Built-in Support for asynchronous messaging

All of the above make it reasonably simple to decouple components, and focus on a specific part of the application. Asynchronous messaging, when used correctly, removes yet another point of complexity by letting your services be ready for events without being synced to them.

High throughput/low latency

It’s easier to have peace of mind about breaking up larger services into smaller, more atomic ones when you don’t have to worry about communication latency issues. Aiven's managed Kafka services have been benchmarked and feature the highest throughput and lowest latency of any hosted service in the industry.

No really - why not Apache Kafka?

Let’s face it, Apache Kafka isn’t the easiest system to set up and maintain. We’re here to just gently remind you that you don’t need to go it alone - Aiven offers a fully hosted and managed Apache Kafka, complete with add-ons and all the goodies.

Grab a copy of our ebook and learn the basic concepts of Apache Kafka first-hand!

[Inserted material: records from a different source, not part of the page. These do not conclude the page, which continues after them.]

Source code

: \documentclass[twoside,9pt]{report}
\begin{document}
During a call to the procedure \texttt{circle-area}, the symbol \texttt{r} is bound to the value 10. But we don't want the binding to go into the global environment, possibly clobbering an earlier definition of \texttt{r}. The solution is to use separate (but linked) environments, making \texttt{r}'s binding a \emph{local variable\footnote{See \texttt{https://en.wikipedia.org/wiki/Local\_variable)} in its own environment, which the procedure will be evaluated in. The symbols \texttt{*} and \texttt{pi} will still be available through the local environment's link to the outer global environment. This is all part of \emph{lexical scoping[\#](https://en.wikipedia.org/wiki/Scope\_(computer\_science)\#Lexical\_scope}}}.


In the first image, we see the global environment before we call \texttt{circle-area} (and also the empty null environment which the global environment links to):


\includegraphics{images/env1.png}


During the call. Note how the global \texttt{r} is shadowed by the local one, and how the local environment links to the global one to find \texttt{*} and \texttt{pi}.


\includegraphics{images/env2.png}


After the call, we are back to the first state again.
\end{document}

Learn more about what makes Apache Kafka so great, and how it differs from other event streaming tools.

Download ebook

Managed Apache Kafka makes your life easier

Apache Kafka can be challenging to set up. There are many options to choose from, and these vary widely depending on whether you are using an open-source version or a proprietary one, free or paid. What are your future requirements?

If you’re choosing a bundled solution, then your choice of version and installation type, for example, may come back to haunt you in the future as your business needs change.

These challenges alone may serve as a compelling argument for a managed version. With the deployment, hardware outlay costs and configuration effort out of your hands, you can focus entirely on the development for which you originally intended your Kafka deployment.

What’s more, managed is monitorable. Are you tracking throughput? You need not worry about where the integration points are in your app to instrument custom logging and monitoring; simply monitor each of your atomic services’ throughput via your provider’s Kafka backend and metrics infrastructure.

Auto-scaling

What sort of problems can you expect when your application scales? Bottlenecks? Race conditions? A refactoring mess to accomodate for them?

A managed Kafka solution can scale automatically for you when the size of your data stream grows. As such, you needn’t worry when it’s time to refactor your services atomically, and you needn’t force your teams to maintain blob-style, clustered services with complicated dependencies just for the sake of avoiding latency between them.

High availability

Apache Kafka is already known for its high availability, so you never have to worry about your services being unable to communicate because a single node supporting your middleware is down.

Kafka’s ability to handle massive amounts of data and scale automatically lets you scale your data processing capabilities as your data load grows. And a managed solution has redundancy built right in.

Centralized, no-fuss management

If you’re managing your own cluster, you can expect to be tied down with installs, updates, managing version dependencies and related issues. A managed solution like Aiven for Apache Kafka® handles all of that for you, so you can focus on your core business.

Wrapping up

Aiven for Apache Kafka® is a fully-managed, high throughput distributed messaging system with built-in monitoring which lets you decouple your services from the communication method, simplify your development and focus on your core application.